Cultura - J.T.G. - Domingo, 14 de Junio de 2026
Nacido en California en 1952, desde su exilio a Europa en 1970 Paul Stocker desarrolló una ecléctica carrera, que le llevó a ser un músico fundamental en el desarrollo de la música moderna en el viejo mundo y que en Granada se convirtió en un agitador total de la escena.
Sesión en recuerdo de Paul Stocker en el club Oolyakoo.
J.T.G.
Sesión en recuerdo de Paul Stocker en el club Oolyakoo.

Nacido en California en 1952, desde su exilio a Europa en 1970 Paul Stocker desarrolló una ecléctica carrera, que le llevó a ser un músico fundamental en el desarrollo de la música moderna en el viejo mundo.
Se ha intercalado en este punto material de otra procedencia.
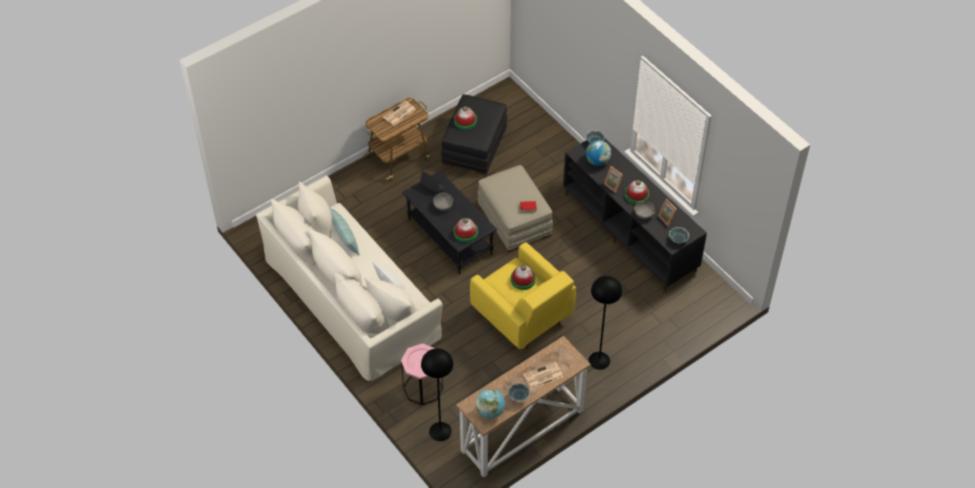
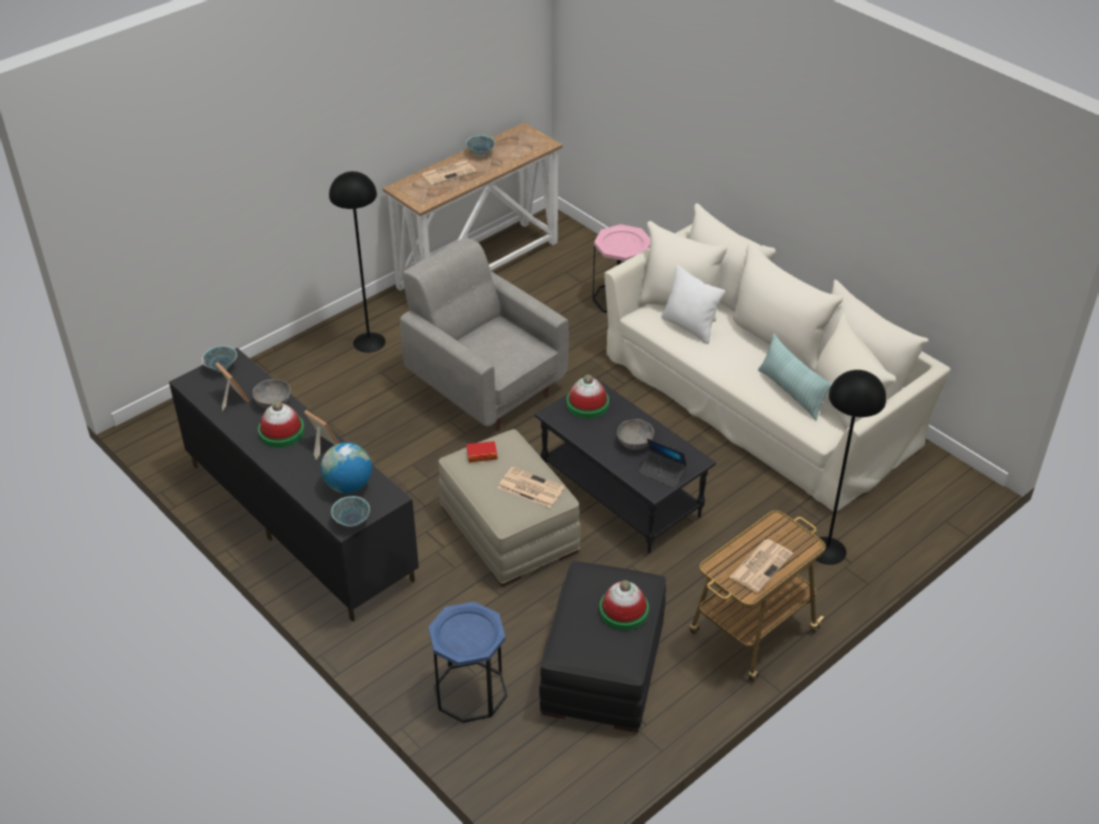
camera: 175 degrees right, 10 degrees down
black floor lamp [421,348,454,441] -> black floor lamp moved to [814,370,886,565]
yellow armchair [470,242,576,349] -> grey armchair [400,237,569,431]
globe [476,389,505,418] -> none
hat [511,265,536,290] -> none
none -> blue side table [428,602,507,723]
none -> newspaper [498,467,565,508]

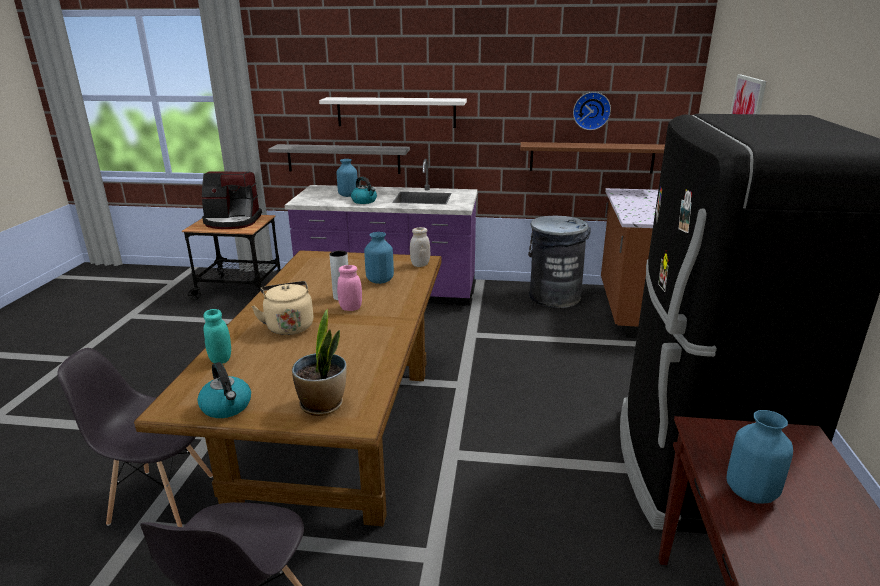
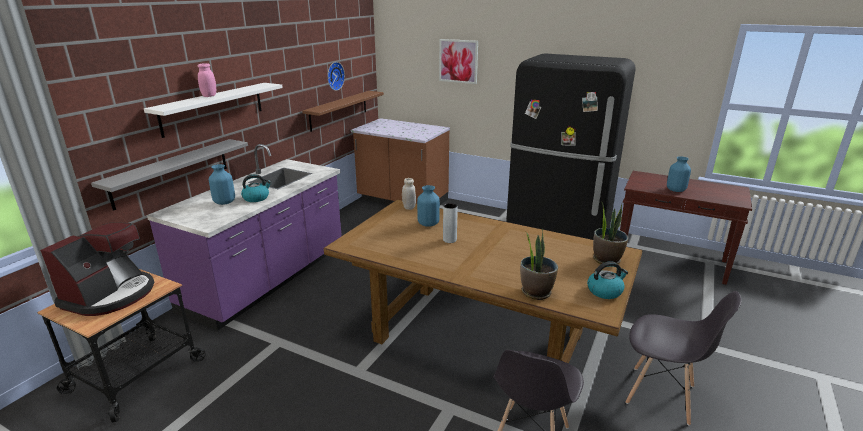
camera: 70 degrees left, 0 degrees up
turquoise jar [204,309,231,364] -> potted plant [520,228,558,300]
beige kettle [251,281,313,335] -> none
pink jar [337,265,362,311] -> pink jar moved to [198,63,216,97]
grey trash can [528,216,591,308] -> none

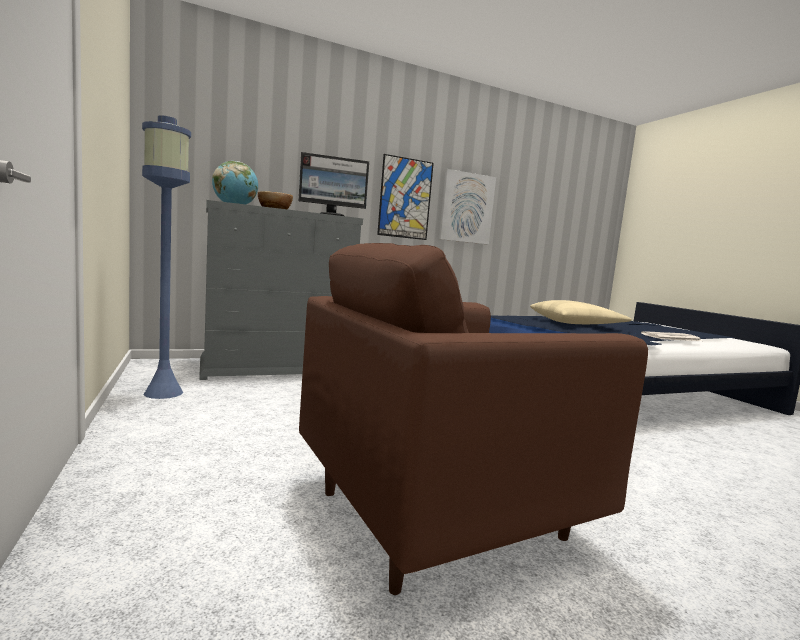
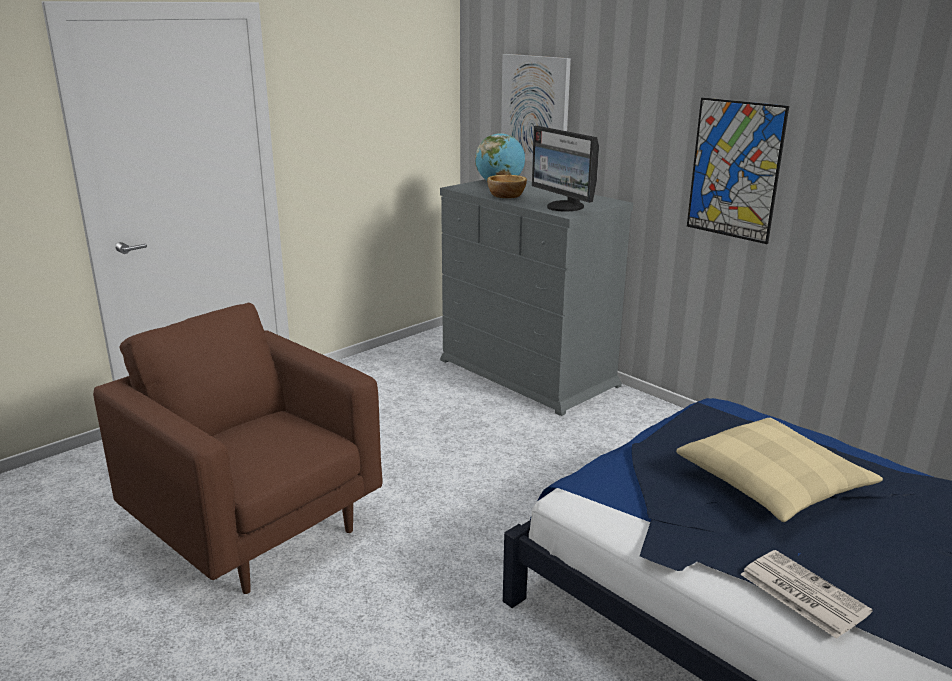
camera: 70 degrees right, 15 degrees up
blue floor lamp [142,115,191,399] -> none
picture [439,169,496,244] -> picture moved to [501,54,571,162]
Y fue el más granadino de los saxofonistas norteamericanos, un trotamundos que pasó por Holanda y Cataluña antes de decirse a vivir entre nosotros, donde se convirtió en un agitador total de la escena patrocinando numerosos proyectos. Paul hizo flamenco, montó y dirigió orquestas y fue maestro de centenares de otros músicos. Con más de cuarenta discos grabados, este saxofonista se movía en todas las aguas musicales: en los años setenta se le pudo escuchar entre los grupos de la Onda Layetana y en la escena catalana con Tete Montoliu y el genial organista Lou Bennett entre otros; en Holanda trabajó con los músicos de jazz locales y también con muchos otros nombres de  procedencia sudafricana como Bongi Makeba, Hugh Masekela Joe Malinga... y un sinfín de artistas de la más diversa naturaleza, desde Alex von Schlippenbach a Fernando Lameirinhas o Rafael de Utrera, porque muy interesado por el flamenco, formó parte de proyectos con Carmen Linares, Amargós y el productor Ricardo Pachón. Una anécdota reveladora de su estatus sucedió tocando en el Eshavira antiguo, cuando entró Jorge Pardo y todo el público se volvió a mirarlo (y admirarlo) y el madrileño simplemente dijo "el bueno es él", señalando a Paul. 

Su paso por Granada, como profesor, músico de jam y al frente de formaciones como la Zubi Dubi Band (luego Dubi Dubi…) dejó una huella indeleble en los que compartieron enseñanza y escenario con él. Algunos de ellos como Miguel Pimentel, José Ignacio Hernández, Guille Rodríguez, Joaquín Sánchez, Amalia Chueca, María, Juan Vinuesa, Miguel de Gemma y la cantante Luna Dolcet se reunieron esta semana para recordarle en el club Oolyakoo. Paul vive.